Caregivers of dementia patients can also easily be called “managers.” Believe me, there are always countless matters that need urgent management. But even with all the doom and gloom, I have found a bright spot! I have met and befriended several people, diagnosed for many years with different types of dementia, who are doing extremely well. Are they suffering from cognitive impairment and other multiple symptoms? Yes, but they manage it very well. Through getting to know these folks I have found a common thread that connects them. It is that they are strong advocates for dementia awareness, actively working to spread not only consciousness but also the common sense ways to handle this mind robbing disease.
Now, let me clarify this; I don’t believe that it’s simply their activism in this worthy cause that helps them to handle their symptoms better than most, I’m convinced that it’s the socializing that benefits them. Unlike most dementia patients they get out of their homes and practice public speaking. While educating others about what it’s really like to have dementia by running support groups and not living in a shell, they are, themselves, profiting.
I’ve learned from experience that it’s crucial to have loved ones with dementia maintain a run-of-the-mill lifestyle. This serves to keep their anxiety and confusion at bay. However, maybe we could find a happy medium with which to keep them socially active and maintain somewhat of a routine. Just because they have dementia doesn’t mean they still can’t lead a life of quality.
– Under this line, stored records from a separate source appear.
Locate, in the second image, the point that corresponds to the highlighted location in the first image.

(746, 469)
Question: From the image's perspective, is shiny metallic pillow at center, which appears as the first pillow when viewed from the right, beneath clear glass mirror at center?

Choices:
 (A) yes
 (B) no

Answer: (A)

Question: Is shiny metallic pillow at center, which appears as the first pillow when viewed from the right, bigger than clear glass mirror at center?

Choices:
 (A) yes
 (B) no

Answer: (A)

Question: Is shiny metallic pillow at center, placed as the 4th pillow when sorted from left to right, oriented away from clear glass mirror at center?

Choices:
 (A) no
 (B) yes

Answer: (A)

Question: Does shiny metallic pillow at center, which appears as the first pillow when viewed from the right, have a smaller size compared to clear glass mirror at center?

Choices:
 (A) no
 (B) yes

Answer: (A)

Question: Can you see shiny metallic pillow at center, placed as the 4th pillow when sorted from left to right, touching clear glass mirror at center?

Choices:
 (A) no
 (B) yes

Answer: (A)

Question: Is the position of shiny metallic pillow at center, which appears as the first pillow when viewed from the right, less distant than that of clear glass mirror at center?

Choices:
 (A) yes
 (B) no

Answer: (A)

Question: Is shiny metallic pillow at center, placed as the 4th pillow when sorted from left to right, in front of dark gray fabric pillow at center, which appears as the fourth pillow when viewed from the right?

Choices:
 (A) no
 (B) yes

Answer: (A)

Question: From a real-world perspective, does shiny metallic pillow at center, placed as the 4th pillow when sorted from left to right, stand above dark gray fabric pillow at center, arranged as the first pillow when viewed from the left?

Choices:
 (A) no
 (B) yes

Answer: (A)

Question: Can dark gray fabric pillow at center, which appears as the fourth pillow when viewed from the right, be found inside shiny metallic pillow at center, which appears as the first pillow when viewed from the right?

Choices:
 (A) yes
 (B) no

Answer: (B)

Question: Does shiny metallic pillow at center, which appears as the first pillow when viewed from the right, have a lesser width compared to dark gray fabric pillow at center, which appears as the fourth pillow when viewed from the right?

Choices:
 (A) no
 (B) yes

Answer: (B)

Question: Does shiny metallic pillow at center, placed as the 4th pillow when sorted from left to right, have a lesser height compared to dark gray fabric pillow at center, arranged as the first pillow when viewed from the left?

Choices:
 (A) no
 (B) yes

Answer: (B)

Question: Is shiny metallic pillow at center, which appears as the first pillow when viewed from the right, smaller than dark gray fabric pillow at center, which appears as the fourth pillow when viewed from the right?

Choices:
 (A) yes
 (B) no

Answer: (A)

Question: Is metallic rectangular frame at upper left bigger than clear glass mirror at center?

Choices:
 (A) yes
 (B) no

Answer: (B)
A good friend told me that when he was first diagnosed with dementia he thought his life was over. Conversely, after he realized it was more of moving into a new phase of life, he persuaded himself to learn how to adapt to his new symptoms. That was nine years ago. He’s still teaching others about dementia nearly every day. Does he have bad days and horrible moments? Of course, but he has learned to pace himself.
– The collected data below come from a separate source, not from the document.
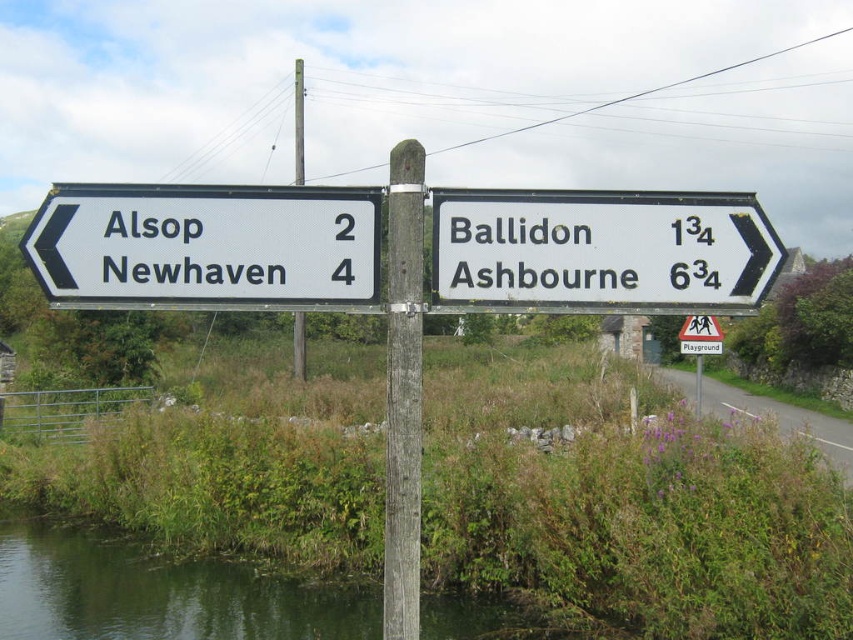
Does brown wooden pole at center have a lesser width compared to metallic pole at center?

Indeed, brown wooden pole at center has a lesser width compared to metallic pole at center.

Can you confirm if brown wooden pole at center is bigger than metallic pole at center?

Actually, brown wooden pole at center might be smaller than metallic pole at center.

Between point (421, 376) and point (300, 138), which one is positioned in front?

Positioned in front is point (421, 376).

Locate an element on the screen. This screenshot has height=640, width=853. brown wooden pole at center is located at coordinates point(403,392).

From the picture: Who is positioned more to the right, green grassy river at lower left or metallic pole at center?

From the viewer's perspective, green grassy river at lower left appears more on the right side.

Who is more distant from viewer, (227, 589) or (299, 173)?

The point (299, 173) is behind.

This screenshot has height=640, width=853. I want to click on green grassy river at lower left, so click(x=157, y=592).

Which is behind, point (428, 636) or point (409, 150)?

Point (428, 636)

Does point (538, 630) lie in front of point (405, 285)?

No, (538, 630) is further to viewer.

Does point (21, 621) come in front of point (403, 173)?

No.

Where is `green grassy river at lower left`? Image resolution: width=853 pixels, height=640 pixels. green grassy river at lower left is located at coordinates [x=157, y=592].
Sadly, it is way too common for these folks and their caregivers to start noticing their social network of friends beginning to disappear, one by one. While caring for my dad, within a year my phone virtually stopped ringing. It is essential to put forth an effort to sustain a social world. It may not be a familiar one as now it will likely include people who are sharing the same dilemmas.
It’s important to realize this: I’m not suggesting trying to change the lives of patients when they’re already in the latter stages of the disease. Instead, they need to remain social from the early stages and as far into the disease as possible. Just the fact that they know they still have friends and outside support may be the best medicine they can find.
This is the concept of the Memory Cafés that are popping up all across the country. These groups are designed for those with dementia to have an hour or so of a social gathering with others who are in the same boat. Whether the word, “disease” does or doesn’t pop up during these meetings is fine.
The need for social contact is part of the human condition, whether we have dementia or not.